Excerpted passage: Begin

Is the solar-photography filter a one-trick (or eclipse) pony? After the solar eclipse, does your solar-photography filter become a paperweight, a forgotten photo accessory in the bottom of your drawer, or is it destined for the classified section of a local newspaper in the path of the next eclipse? Before you retire your solar filter, know that you can use it for a few interesting things before the next eclipse!
Generally, a neutral density (ND) filter is used to allow photographers to shoot with shallow depth of field in bright daylight and to allow movement in the frame, again, during daylight—think creamy daytime images of waterfalls. Well, regardless of whether your solar filter is a metal Mylar filter or if you are using a heavy (at least 16-stop) ND filter for solar photography, you can use that filter for “traditional” ND photography. The difference? The solar filter is much, much darker than your garden-variety ND filter.
How much darker? For this article, I employed the Hoya ProND-100000 Neutral Density 5.0 Solar Filter—with nearly twice the light-stopping power of the darkest ND filter you might commonly find in a camera bag. Most photographers that use ND filters use a 10-stop filter. Some have adopted the 15-stop. Solar filters can range from 16-stops to 24-stops.

Excerpted passage: End

» Actions to take:
(1) Which specific filter was employed for the article on solar-photography filters?
(2) Echo the article on solar-photography filters from "Is the solar-photography" up to and including "the next eclipse!".
(3) List every fate that the article on solar-photography filters suggests a solar filter might meet after the eclipse.

Provided material: Begin

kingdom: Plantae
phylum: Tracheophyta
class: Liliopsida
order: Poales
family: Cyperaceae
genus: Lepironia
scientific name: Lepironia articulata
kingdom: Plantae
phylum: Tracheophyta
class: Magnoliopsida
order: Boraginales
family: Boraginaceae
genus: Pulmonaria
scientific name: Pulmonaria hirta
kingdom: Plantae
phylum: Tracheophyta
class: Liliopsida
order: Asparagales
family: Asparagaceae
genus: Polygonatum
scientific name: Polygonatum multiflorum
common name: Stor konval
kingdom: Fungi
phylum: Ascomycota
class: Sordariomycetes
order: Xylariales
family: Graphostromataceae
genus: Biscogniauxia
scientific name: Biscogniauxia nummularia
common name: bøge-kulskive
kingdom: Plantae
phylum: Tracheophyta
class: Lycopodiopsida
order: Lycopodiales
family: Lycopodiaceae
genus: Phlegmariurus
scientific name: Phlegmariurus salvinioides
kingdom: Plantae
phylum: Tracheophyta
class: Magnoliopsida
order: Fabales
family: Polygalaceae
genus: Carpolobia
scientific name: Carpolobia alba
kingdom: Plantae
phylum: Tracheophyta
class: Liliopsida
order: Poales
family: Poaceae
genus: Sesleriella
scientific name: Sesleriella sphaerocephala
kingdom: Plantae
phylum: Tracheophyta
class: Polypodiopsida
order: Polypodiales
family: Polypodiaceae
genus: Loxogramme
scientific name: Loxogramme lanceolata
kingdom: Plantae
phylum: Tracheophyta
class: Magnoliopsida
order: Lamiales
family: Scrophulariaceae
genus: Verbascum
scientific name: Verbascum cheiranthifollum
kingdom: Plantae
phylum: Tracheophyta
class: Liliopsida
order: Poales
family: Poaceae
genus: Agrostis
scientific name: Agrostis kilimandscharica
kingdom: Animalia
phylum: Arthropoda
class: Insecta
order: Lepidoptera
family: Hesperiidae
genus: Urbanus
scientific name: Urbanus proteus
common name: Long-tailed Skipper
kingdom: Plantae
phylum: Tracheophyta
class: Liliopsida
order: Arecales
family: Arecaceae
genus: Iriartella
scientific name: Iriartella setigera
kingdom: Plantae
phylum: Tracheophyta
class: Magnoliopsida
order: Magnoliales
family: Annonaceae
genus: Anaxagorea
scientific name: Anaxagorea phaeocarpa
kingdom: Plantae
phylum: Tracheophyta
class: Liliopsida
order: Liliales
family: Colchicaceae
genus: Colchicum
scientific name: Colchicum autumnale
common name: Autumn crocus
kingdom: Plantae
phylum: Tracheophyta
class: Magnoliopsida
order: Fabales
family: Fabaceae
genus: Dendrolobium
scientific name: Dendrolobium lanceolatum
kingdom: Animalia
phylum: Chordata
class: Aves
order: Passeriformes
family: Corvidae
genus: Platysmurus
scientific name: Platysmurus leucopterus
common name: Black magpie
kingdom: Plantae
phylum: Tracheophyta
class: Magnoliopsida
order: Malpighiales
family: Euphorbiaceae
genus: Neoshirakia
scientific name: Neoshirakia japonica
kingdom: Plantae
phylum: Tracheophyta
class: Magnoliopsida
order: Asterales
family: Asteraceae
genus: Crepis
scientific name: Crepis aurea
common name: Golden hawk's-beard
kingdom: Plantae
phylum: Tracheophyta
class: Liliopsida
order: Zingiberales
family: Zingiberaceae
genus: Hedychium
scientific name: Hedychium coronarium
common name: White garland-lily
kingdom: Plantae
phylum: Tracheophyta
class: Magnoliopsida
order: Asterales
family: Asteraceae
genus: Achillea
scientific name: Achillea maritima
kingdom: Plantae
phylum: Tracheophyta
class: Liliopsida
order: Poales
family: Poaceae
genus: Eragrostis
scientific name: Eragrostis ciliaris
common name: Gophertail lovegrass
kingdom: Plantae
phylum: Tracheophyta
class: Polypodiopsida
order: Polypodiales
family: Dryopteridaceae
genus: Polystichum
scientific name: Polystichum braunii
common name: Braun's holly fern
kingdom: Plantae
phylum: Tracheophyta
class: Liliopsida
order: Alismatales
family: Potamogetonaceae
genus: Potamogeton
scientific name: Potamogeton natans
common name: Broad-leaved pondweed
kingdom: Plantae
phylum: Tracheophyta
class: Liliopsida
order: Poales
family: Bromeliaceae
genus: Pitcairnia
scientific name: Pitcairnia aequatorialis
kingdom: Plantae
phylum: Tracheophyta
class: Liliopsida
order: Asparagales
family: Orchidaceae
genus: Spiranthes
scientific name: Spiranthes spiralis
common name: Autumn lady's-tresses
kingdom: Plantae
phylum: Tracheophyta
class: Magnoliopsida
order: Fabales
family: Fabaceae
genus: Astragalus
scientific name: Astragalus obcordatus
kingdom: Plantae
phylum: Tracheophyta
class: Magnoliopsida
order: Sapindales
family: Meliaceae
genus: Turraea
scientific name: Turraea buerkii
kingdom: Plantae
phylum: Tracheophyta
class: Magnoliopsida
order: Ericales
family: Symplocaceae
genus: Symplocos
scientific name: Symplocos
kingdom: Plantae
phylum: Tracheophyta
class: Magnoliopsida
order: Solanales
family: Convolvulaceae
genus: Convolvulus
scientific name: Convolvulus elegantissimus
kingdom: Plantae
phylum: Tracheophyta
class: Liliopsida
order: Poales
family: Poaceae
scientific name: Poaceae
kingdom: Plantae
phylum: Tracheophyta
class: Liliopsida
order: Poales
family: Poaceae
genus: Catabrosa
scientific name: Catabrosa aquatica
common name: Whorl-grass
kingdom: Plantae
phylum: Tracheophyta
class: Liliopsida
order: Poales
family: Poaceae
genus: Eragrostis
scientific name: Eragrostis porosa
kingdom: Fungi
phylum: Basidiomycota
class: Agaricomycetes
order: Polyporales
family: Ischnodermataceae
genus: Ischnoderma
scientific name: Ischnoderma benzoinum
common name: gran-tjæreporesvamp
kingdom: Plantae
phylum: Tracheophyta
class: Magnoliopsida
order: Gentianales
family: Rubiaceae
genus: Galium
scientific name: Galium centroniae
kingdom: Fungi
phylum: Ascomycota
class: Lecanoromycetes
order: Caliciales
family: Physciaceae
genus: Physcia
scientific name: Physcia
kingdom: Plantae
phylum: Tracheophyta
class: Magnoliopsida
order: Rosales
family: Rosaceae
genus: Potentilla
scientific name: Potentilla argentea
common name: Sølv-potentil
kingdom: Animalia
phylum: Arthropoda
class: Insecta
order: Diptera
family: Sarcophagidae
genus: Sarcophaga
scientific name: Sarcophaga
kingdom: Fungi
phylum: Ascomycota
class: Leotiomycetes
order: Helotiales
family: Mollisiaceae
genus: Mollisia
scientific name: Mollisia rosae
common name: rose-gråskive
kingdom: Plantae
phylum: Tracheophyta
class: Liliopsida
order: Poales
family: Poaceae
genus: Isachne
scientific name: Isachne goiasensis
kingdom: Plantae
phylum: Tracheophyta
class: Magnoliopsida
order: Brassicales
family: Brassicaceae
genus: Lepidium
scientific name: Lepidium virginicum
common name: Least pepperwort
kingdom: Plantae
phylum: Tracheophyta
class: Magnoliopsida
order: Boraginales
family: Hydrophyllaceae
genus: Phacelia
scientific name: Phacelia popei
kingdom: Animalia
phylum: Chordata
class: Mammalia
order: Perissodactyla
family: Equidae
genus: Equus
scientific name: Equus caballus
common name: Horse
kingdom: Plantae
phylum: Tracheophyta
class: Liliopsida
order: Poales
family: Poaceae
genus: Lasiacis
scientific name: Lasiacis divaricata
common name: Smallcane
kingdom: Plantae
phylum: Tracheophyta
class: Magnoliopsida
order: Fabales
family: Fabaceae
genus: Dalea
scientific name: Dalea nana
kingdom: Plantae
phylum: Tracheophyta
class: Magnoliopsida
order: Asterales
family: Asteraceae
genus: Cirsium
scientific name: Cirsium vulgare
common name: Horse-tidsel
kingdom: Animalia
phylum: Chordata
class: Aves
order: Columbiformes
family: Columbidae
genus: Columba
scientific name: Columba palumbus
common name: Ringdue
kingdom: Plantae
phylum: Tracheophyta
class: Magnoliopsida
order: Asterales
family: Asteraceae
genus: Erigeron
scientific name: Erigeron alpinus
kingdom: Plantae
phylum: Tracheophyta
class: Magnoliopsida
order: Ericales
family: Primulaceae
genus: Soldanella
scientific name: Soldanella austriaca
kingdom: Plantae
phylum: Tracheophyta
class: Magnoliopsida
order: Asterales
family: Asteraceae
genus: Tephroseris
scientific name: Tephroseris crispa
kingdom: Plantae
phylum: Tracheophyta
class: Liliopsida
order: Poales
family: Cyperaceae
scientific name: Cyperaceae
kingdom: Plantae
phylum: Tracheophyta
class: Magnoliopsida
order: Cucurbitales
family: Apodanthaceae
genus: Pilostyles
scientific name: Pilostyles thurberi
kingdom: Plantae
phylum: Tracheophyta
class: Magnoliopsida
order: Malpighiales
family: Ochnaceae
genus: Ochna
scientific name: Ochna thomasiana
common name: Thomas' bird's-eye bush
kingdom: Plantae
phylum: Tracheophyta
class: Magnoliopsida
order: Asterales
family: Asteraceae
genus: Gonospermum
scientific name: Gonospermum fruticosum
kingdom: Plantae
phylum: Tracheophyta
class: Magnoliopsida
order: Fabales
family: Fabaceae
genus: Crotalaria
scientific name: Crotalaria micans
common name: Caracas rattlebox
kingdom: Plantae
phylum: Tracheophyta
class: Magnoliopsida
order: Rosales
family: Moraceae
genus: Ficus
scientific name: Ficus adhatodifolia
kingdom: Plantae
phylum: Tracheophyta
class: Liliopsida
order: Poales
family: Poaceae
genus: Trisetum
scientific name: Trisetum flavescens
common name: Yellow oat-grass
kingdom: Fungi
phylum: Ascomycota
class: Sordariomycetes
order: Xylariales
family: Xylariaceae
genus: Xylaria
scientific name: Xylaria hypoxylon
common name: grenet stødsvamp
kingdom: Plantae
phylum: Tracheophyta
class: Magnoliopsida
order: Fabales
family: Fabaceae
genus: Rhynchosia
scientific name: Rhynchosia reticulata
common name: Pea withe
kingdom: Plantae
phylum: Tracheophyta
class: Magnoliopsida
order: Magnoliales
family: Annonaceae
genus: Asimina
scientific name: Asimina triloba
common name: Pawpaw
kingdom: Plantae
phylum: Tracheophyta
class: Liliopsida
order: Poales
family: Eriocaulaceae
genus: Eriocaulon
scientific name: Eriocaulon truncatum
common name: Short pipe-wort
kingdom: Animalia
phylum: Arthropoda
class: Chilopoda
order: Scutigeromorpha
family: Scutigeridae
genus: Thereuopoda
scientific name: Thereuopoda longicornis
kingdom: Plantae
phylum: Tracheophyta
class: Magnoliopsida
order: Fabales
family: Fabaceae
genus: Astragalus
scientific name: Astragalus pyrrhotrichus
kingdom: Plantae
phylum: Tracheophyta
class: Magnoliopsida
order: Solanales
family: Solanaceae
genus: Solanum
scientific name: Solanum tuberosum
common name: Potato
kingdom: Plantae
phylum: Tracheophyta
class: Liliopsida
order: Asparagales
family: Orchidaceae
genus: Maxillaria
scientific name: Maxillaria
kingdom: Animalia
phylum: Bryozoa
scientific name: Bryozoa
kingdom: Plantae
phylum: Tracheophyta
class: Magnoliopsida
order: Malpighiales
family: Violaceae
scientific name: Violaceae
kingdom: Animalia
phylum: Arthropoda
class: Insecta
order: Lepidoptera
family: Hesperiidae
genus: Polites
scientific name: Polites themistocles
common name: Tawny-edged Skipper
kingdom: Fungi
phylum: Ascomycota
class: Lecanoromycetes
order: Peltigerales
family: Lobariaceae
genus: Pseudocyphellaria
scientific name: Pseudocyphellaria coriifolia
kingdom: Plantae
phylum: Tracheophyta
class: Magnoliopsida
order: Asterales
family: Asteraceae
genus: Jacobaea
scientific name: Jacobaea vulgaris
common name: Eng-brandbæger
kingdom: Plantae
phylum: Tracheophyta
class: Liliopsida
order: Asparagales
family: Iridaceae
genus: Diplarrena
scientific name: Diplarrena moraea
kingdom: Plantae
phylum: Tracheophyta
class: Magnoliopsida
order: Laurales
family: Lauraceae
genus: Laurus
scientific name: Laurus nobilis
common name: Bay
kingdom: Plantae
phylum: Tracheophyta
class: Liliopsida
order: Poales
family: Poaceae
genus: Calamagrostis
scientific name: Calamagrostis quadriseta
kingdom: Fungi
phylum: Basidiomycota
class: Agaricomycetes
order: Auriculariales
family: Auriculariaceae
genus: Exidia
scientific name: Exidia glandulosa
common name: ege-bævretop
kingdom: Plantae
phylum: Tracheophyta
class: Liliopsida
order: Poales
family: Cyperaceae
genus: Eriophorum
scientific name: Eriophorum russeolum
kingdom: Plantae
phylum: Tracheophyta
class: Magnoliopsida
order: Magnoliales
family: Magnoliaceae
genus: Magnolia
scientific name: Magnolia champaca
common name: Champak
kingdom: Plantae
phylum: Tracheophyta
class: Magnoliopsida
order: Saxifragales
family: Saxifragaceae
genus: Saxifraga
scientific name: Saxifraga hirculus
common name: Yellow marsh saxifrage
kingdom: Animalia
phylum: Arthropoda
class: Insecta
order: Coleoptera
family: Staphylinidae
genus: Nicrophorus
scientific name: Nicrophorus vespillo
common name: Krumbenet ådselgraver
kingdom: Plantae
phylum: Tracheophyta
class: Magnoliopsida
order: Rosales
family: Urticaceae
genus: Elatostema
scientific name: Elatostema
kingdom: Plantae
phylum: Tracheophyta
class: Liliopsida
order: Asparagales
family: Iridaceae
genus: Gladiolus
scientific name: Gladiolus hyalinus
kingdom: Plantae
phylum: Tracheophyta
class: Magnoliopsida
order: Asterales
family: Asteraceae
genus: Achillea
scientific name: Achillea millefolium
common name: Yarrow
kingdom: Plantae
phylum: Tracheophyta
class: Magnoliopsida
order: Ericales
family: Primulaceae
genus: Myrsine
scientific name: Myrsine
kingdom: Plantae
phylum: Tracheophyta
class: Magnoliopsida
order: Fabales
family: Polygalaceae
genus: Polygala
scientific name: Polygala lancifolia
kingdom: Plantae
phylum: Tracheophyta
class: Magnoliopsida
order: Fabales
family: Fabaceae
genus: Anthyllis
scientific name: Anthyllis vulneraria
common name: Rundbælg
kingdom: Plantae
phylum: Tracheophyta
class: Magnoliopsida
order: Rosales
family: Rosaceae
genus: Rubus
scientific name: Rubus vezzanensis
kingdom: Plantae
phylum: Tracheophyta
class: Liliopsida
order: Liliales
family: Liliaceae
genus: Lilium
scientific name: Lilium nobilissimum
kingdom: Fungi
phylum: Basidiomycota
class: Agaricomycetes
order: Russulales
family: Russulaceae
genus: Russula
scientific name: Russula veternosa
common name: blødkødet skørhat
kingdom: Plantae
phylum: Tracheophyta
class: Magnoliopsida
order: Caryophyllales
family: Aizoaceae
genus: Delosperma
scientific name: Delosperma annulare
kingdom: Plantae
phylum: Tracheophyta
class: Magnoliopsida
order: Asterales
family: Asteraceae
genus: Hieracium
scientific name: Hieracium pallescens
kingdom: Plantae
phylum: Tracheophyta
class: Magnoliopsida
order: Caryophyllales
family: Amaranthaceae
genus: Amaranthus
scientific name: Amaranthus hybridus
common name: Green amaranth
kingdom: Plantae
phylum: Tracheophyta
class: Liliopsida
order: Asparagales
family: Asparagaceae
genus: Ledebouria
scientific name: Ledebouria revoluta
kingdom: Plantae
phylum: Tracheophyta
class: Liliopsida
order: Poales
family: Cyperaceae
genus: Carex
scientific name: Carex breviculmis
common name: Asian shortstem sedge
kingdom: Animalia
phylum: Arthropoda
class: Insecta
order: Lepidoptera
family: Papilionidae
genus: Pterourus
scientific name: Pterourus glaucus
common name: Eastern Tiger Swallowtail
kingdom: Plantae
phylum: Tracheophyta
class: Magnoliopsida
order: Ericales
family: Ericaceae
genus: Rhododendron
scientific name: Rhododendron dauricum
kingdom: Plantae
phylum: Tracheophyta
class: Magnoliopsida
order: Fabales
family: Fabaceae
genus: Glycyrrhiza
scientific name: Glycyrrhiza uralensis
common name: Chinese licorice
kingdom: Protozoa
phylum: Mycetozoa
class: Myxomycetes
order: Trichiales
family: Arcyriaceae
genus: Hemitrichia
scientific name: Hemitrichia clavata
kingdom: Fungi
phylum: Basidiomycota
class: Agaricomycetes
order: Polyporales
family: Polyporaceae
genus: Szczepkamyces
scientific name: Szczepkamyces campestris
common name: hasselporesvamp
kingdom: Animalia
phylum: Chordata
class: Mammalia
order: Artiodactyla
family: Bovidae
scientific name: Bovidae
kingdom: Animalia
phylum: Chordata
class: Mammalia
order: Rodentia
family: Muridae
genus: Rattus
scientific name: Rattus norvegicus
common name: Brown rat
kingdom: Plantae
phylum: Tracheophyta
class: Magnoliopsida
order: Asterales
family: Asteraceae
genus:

Provided material: End

» Numbered responses:
(1) The Hoya ProND-100000 Neutral Density 5.0 Solar Filter.

(2)
Is the solar-photography filter a one-trick (or eclipse) pony? After the solar eclipse, does your solar-photography filter become a paperweight, a forgotten photo accessory in the bottom of your drawer, or is it destined for the classified section of a local newspaper in the path of the next eclipse? Before you retire your solar filter, know that you can use it for a few interesting things before the next eclipse!

(3)
- Becoming a paperweight
- Becoming a forgotten photo accessory in the bottom of your drawer
- Being destined for the classified section of a local newspaper in the path of the next eclipse